BP paid slightly more, at $2.4 billion, than did Total in 2015 ($2.2 billion), as oil markets have picked up slightly, although prices still remain well below their 2014 peak. Although the fiscal terms of the new deal are confidential, the recent firming of global oil prices above $50/b may have motivated both parties to accelerate efforts to complete the deal. In early November senior BP executives had visited Abu Dhabi, holding talks with Adnoc officials at the Abu Dhabi International Petroleum Exhibition and Conference (Adipec).

Average compensation to the overseas concessionaires has been estimated at about $2/b. Although this is low in historical terms, the Adco fields are regarded as conventional onshore fields, with low-cost characteristics. The fields are known quantities and could provide for long-term organic growth for the concession holders.

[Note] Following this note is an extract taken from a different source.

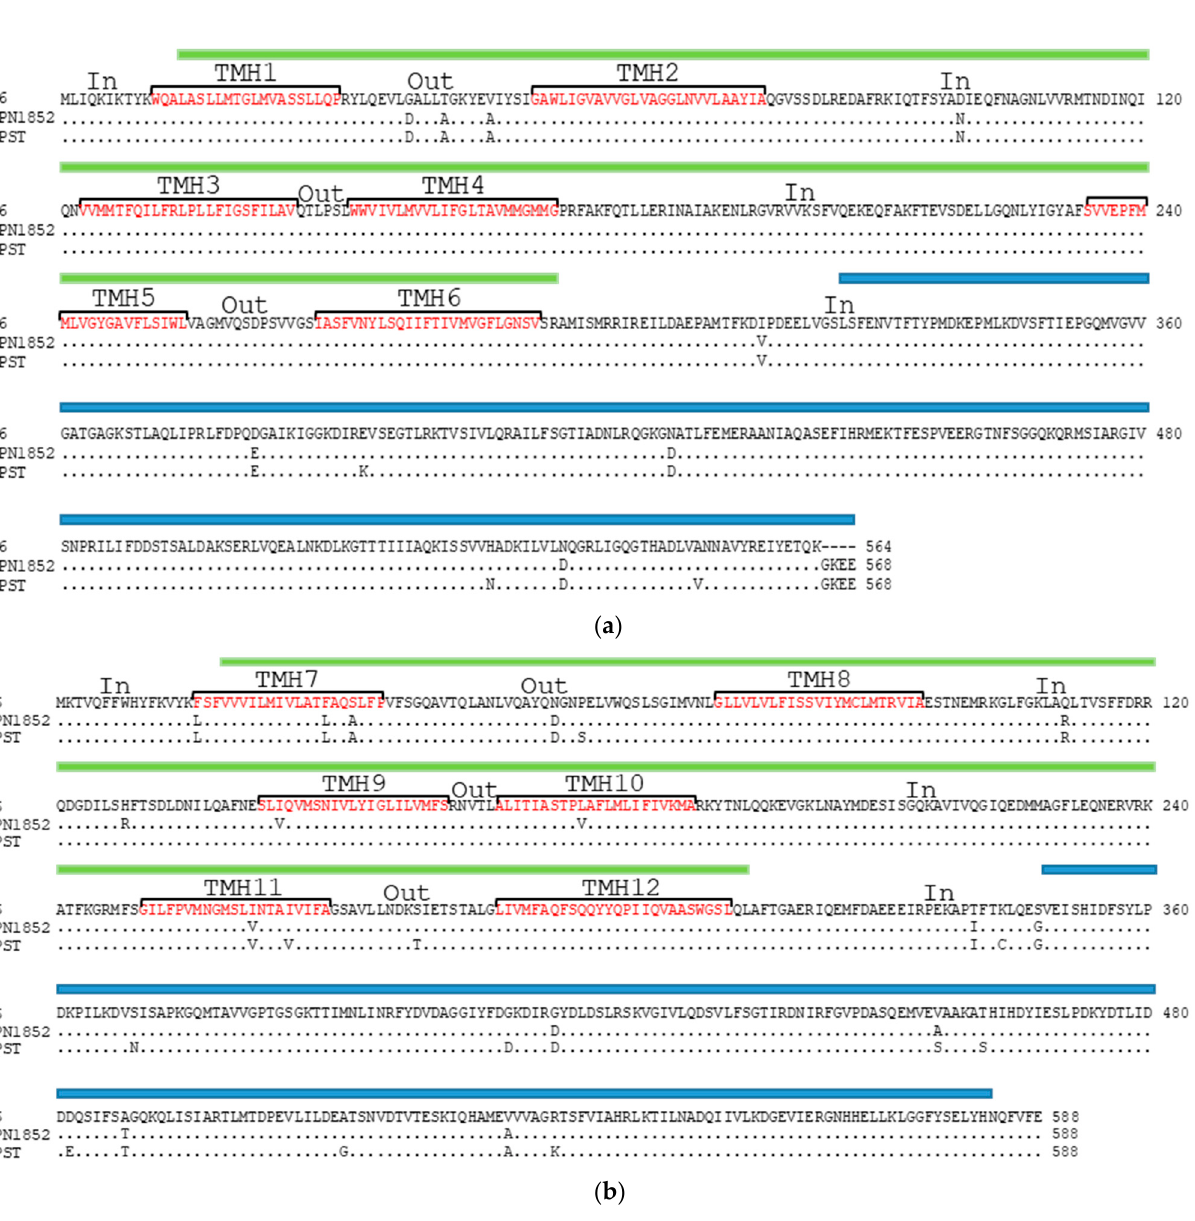
Figure 3. Comparison of PatA ( a ) and PatB ( b ). Multiple sequence alignment of proteins from R6, SPN1852 and SPST. R6 was taken as reference. Identical residues in SPN1852 and SPS T are illustrated by dots and only residues differing from R6 are shown. Predicted domains using ScanProsite (https://prosite.expasy.org/scanprosite/ (accessed on 22 August 2022)): transmembrane domain (green) and ATP-binding domain (blue). Transmembrane alpha-helixes (TMH) predicted by https://dtu.biolib.com/DeepTMHMM (accessed on 14 November 2022) are labeled in red and numbered from 1 to 6 in PatA, and from 7 to 12 in PatB. Extracellular (Out) and intracellular (In) loops are indicated.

BP’s chief executive, Bob Dudley, noted in comments on December 17 that the agreement would provide BP with 'long-term access to significant and competitive resources that we already understand very well'. It is expected that performance incentives could yield the foreign companies higher returns than the $2/b fee.

As part of the deal, BP will become the manager of the Bab asset group, one of the six main oilfields that comprise the Adco concession, which has total resources of around 20 billion-30 billion barrels oil equivalent. Another feature of the deal is that BP will pay for the stake by issuing shares equivalent to 2 per cent of its issued share capital, to be held on behalf of the Abu Dhabi government.

This may yet prove the most significant element of the deal, bringing in the Abu Dhabi government as a shareholder in BP. This portends a much closer working relationship than had previously been the case with the Abu Dhabi authorities’ most powerful corporate body, the Mubadala Development Company, holding the stock.

For the UAE’s oil and gas sector, the BP breakthrough is significant in granting the Adnoc access to BP’s technology and management experience to help tap substantial infield resources. One reason that Abu Dhabi has held out for IOCs to participate is that it aims to substantially increase oilfield recovery rates to as high as 70 per cent.

With the likes of BP and Total on board, it has the technology and experience it needs to get more out of its onshore oilfields.

The progress in firming up the Adco concessions follows other recent signs that are suggestive of faster project impetus in Abu Dhabi.

In early November the SPC gave the go-ahead to the Adnoc’s five-year business plan, involving a 400,000 bpd increase in production activity, along with midstream and downstream expansions.

Having BP back on board-and Mubadala’s newly-acquired small equity interest in BP-may go some way to restoring confidence in the country’s hydrocarbons future after a protracted concession renewal process that at one stage appeared to suggest that both the IOCs and the Adnoc were losing interest.